Reputation: 3484
This is a small part of my code:
CRITICAL_SECTION _cs;
InitializeCriticalSection(&_cs);
void lock() {
if (_initizalized){
EnterCriticalSection(&_cs);
EnterCriticalSection(&_cs);
_locked = true;
}
}
(I wrote "EnterCriticalSection" twice , because I noticed that this line doesn't work) As I understand, this must cause a deadlock. but it doesn't. why?
Upvotes: 3
Views: 5765
Reputation: 69706
As MSDN says,
After a thread has ownership of a critical section, it can make additional calls to EnterCriticalSection or TryEnterCriticalSection without blocking its execution. This prevents a thread from deadlocking itself while waiting for a critical section that it already owns. The thread enters the critical section each time EnterCriticalSection and TryEnterCriticalSection succeed. A thread must call LeaveCriticalSection once for each time that it entered the critical section.
Upvotes: 3
Reputation: 19042
EnterCriticalSection allows for recursive calls from the same thread. From the documentation:
After a thread has ownership of a critical section, it can make additional calls to EnterCriticalSection or TryEnterCriticalSection without blocking its execution. This prevents a thread from deadlocking itself while waiting for a critical section that it already owns.

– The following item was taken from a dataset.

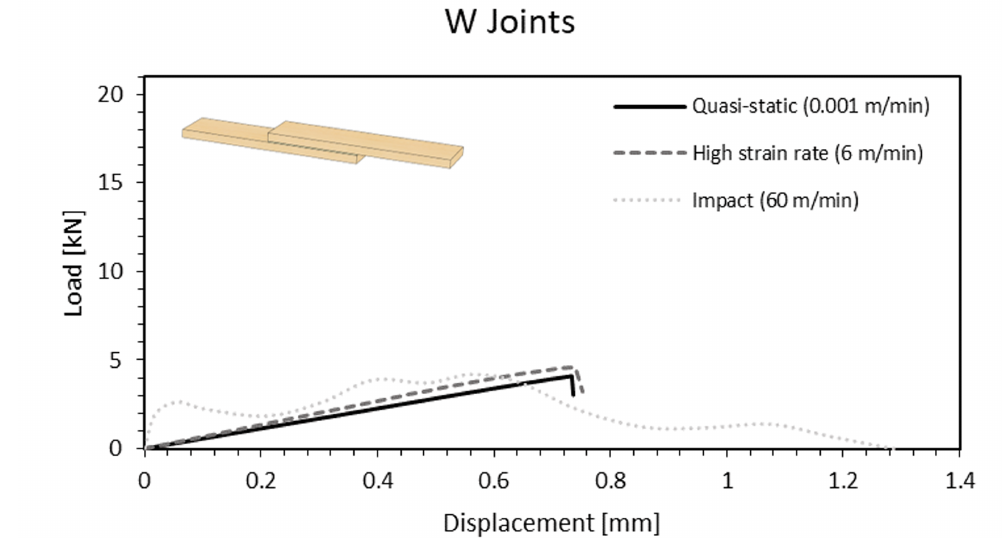
Figure 16. Load-displacement curve of a W joint as a function of the cross-head rate.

The thread enters the critical section each time EnterCriticalSection and TryEnterCriticalSection succeed. A thread must call LeaveCriticalSection once for each time that it entered the critical section.
Upvotes: 7
Reputation: 1685
No the same thread can enter it as often as it wants. CRITICAL_SECTION is used to restrict access between multiple different threads.